Cone Fire Summary
The severity and extent of wildfires in recent years have increased public awareness of the widespread fuels problem throughout much of the western United States. The 2002 and 2003 fire seasons served to accentuate the magnitude of the fuels problem in the minds of many. Yet, trends of increasing dead and live biomass (fuel) have been noted for many years. The increasing accumulations of fuels have been attributed to the altering of fire regimes by several factors, most notably nearly a century of attempted fire exclusion by various land management agencies. Both the Legislative and Executive branches of the Federal Government have responded by directing land management agencies to greatly expand fuel treatment programs including the recent Healthy Forests Restoration Act. While little information exists on the effectiveness of fuel treatments for reducing the severity of wildfires, even less information exists from wildfires that have burned into existing research projects designed to study effects of manipulating stand structure and other fuel treatments. Additionally, few treated sites have collected data prior to being burned in a wildfire to allow for more than anecdotal description of the affect of fuels treatment on subsequent fire effects.

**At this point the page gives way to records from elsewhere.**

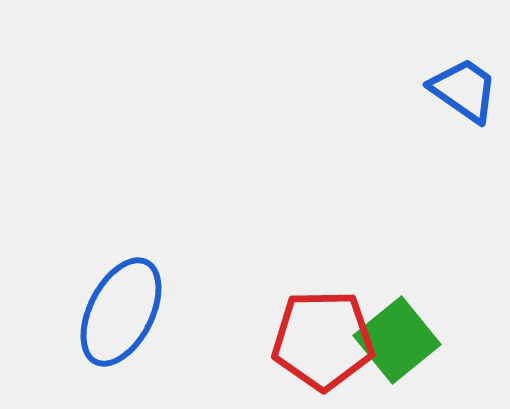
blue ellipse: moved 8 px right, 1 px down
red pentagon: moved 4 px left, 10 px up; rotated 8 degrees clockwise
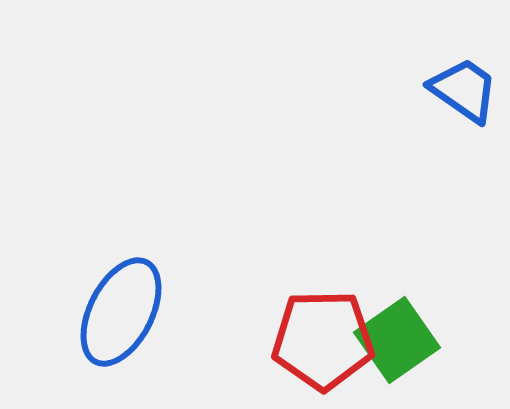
green square: rotated 4 degrees clockwise
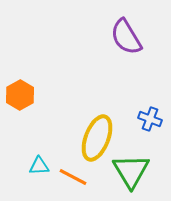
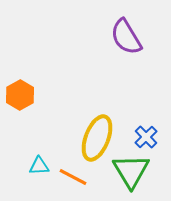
blue cross: moved 4 px left, 18 px down; rotated 25 degrees clockwise
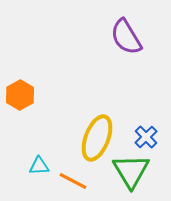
orange line: moved 4 px down
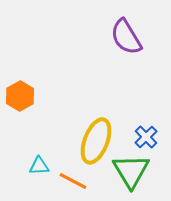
orange hexagon: moved 1 px down
yellow ellipse: moved 1 px left, 3 px down
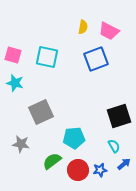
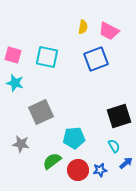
blue arrow: moved 2 px right, 1 px up
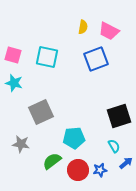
cyan star: moved 1 px left
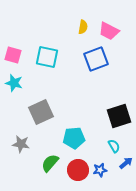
green semicircle: moved 2 px left, 2 px down; rotated 12 degrees counterclockwise
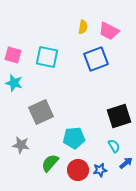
gray star: moved 1 px down
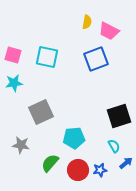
yellow semicircle: moved 4 px right, 5 px up
cyan star: rotated 24 degrees counterclockwise
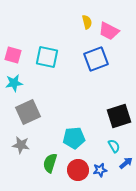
yellow semicircle: rotated 24 degrees counterclockwise
gray square: moved 13 px left
green semicircle: rotated 24 degrees counterclockwise
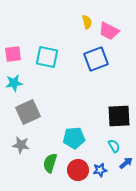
pink square: moved 1 px up; rotated 24 degrees counterclockwise
black square: rotated 15 degrees clockwise
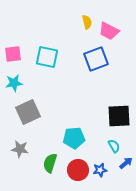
gray star: moved 1 px left, 4 px down
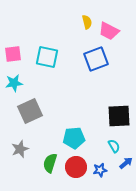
gray square: moved 2 px right, 1 px up
gray star: rotated 30 degrees counterclockwise
red circle: moved 2 px left, 3 px up
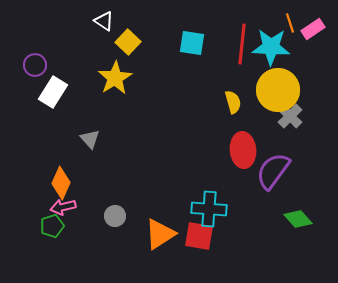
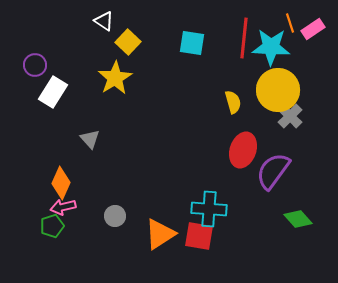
red line: moved 2 px right, 6 px up
red ellipse: rotated 24 degrees clockwise
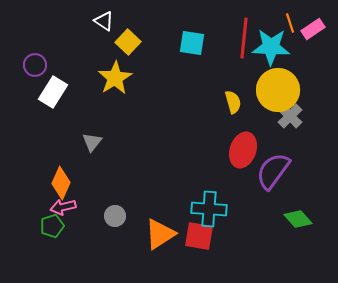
gray triangle: moved 2 px right, 3 px down; rotated 20 degrees clockwise
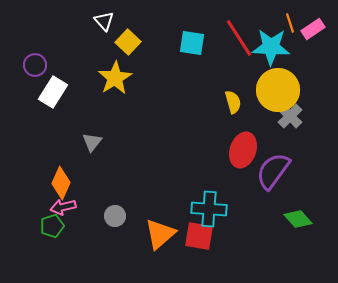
white triangle: rotated 15 degrees clockwise
red line: moved 5 px left; rotated 39 degrees counterclockwise
orange triangle: rotated 8 degrees counterclockwise
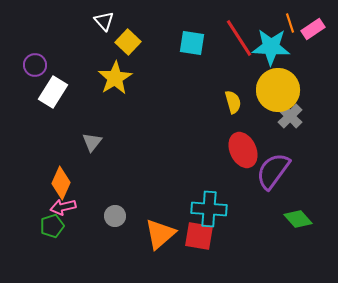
red ellipse: rotated 44 degrees counterclockwise
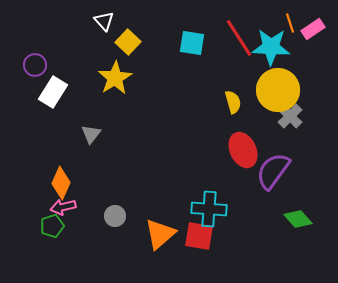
gray triangle: moved 1 px left, 8 px up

In September of 2002, during north wind conditions with very low humidity, the Cone Fire burned over 2000 acres, mostly on the Blacks Mountain Experimental Forest where a large project was underway to study ecological responses to contrasting stand structures. Treatments implemented before the fire included mechanical thinning with and without slash reduction through prescribed fire. All treatments were accomplished less than 6 years prior to the wildfire occurrence. The historic fire regime of this ecosystem was of the frequent/low-moderate severity type of interior ponderosa pine in the southern Cascade Range of northern California.
Initial observations indicate that treated stands experienced lower fire severity than untreated stands. Additionally, stands thinned without follow-up prescribed fire appear to have experienced higher fire severity than those where thinning was followed by prescribed fire. However, in the case of both treatments the fire dropped quickly out of the crowns to become either a surface fire or die out upon entering the treated areas. The rapidity of apparent change from a high-intensity crown fire to a much lower-intensity surface fire may have significant implications for management of wildland/urban interface zones as well as wildlands in general.
Though we are describing preliminary results here, clearly differing levels of treatments were associated with dramatic differences in levels of fire-related tree mortality. These are only the initial findings and many additional research projects have been developed from the Cone Fire incident (Refer below for the list of projects). From this research we hope to gain a better understanding of the pre and post issues surrounding wildfire on this forest type.